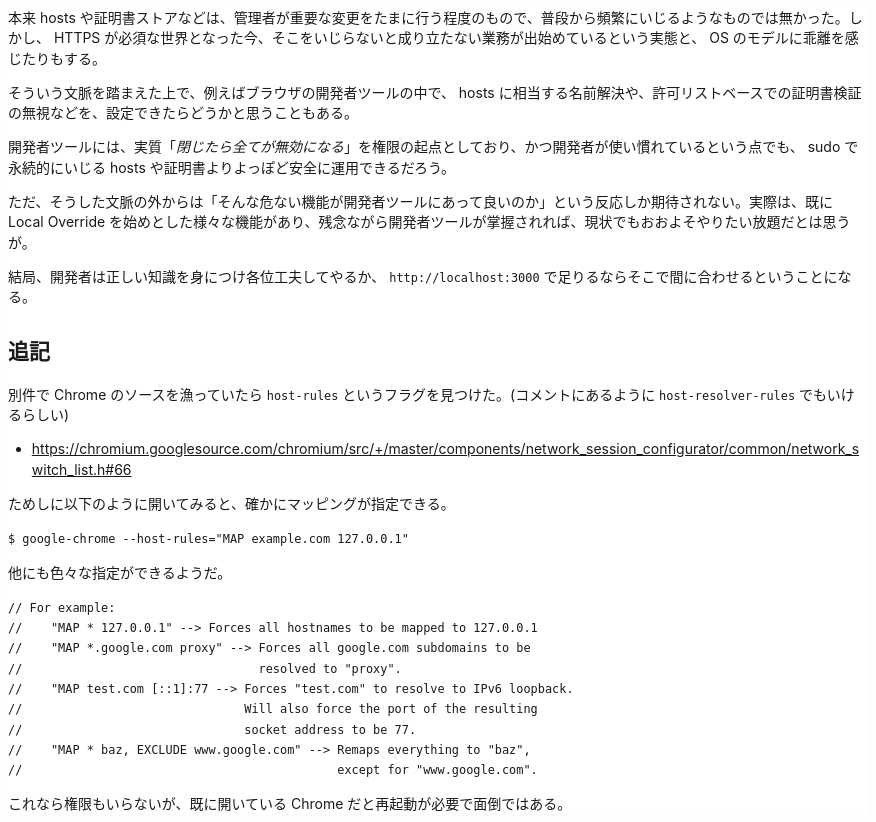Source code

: 本来 hosts や証明書ストアなどは、管理者が重要な変更をたまに行う程度のもので、普段から頻繁にいじるようなものでは無かった。しかし、 HTTPS が必須な世界となった今、そこをいじらないと成り立たない業務が出始めているという実態と、 OS のモデルに乖離を感じたりもする。

そういう文脈を踏まえた上で、例えばブラウザの開発者ツールの中で、 hosts に相当する名前解決や、許可リストベースでの証明書検証の無視などを、設定できたらどうかと思うこともある。

開発者ツールには、実質「*閉じたら全てが無効になる*」を権限の起点としており、かつ開発者が使い慣れているという点でも、 sudo で永続的にいじる hosts や証明書よりよっぽど安全に運用できるだろう。

ただ、そうした文脈の外からは「そんな危ない機能が開発者ツールにあって良いのか」という反応しか期待されない。実際は、既に Local Override を始めとした様々な機能があり、残念ながら開発者ツールが掌握されれば、現状でもおおよそやりたい放題だとは思うが。

結局、開発者は正しい知識を身につけ各位工夫してやるか、 `http://localhost:3000` で足りるならそこで間に合わせるということになる。


## 追記

別件で Chrome のソースを漁っていたら `host-rules` というフラグを見つけた。(コメントにあるように `host-resolver-rules` でもいけるらしい)

- <https://chromium.googlesource.com/chromium/src/+/master/components/network_session_configurator/common/network_switch_list.h#66>

ためしに以下のように開いてみると、確かにマッピングが指定できる。


```sh-session
$ google-chrome --host-rules="MAP example.com 127.0.0.1"
```

他にも色々な指定ができるようだ。


```
// For example:
//    "MAP * 127.0.0.1" --> Forces all hostnames to be mapped to 127.0.0.1
//    "MAP *.google.com proxy" --> Forces all google.com subdomains to be
//                                 resolved to "proxy".
//    "MAP test.com [::1]:77 --> Forces "test.com" to resolve to IPv6 loopback.
//                               Will also force the port of the resulting
//                               socket address to be 77.
//    "MAP * baz, EXCLUDE www.google.com" --> Remaps everything to "baz",
//                                            except for "www.google.com".
```

これなら権限もいらないが、既に開いている Chrome だと再起動が必要で面倒ではある。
###
## TASK BRIEF
Which lines of the records above contain the word "rules"? Show each of them.

## SOLUTION BELOW
別件で Chrome のソースを漁っていたら `host-rules` というフラグを見つけた。(コメントにあるように `host-resolver-rules` でもいけるらしい)
$ google-chrome --host-rules="MAP example.com 127.0.0.1"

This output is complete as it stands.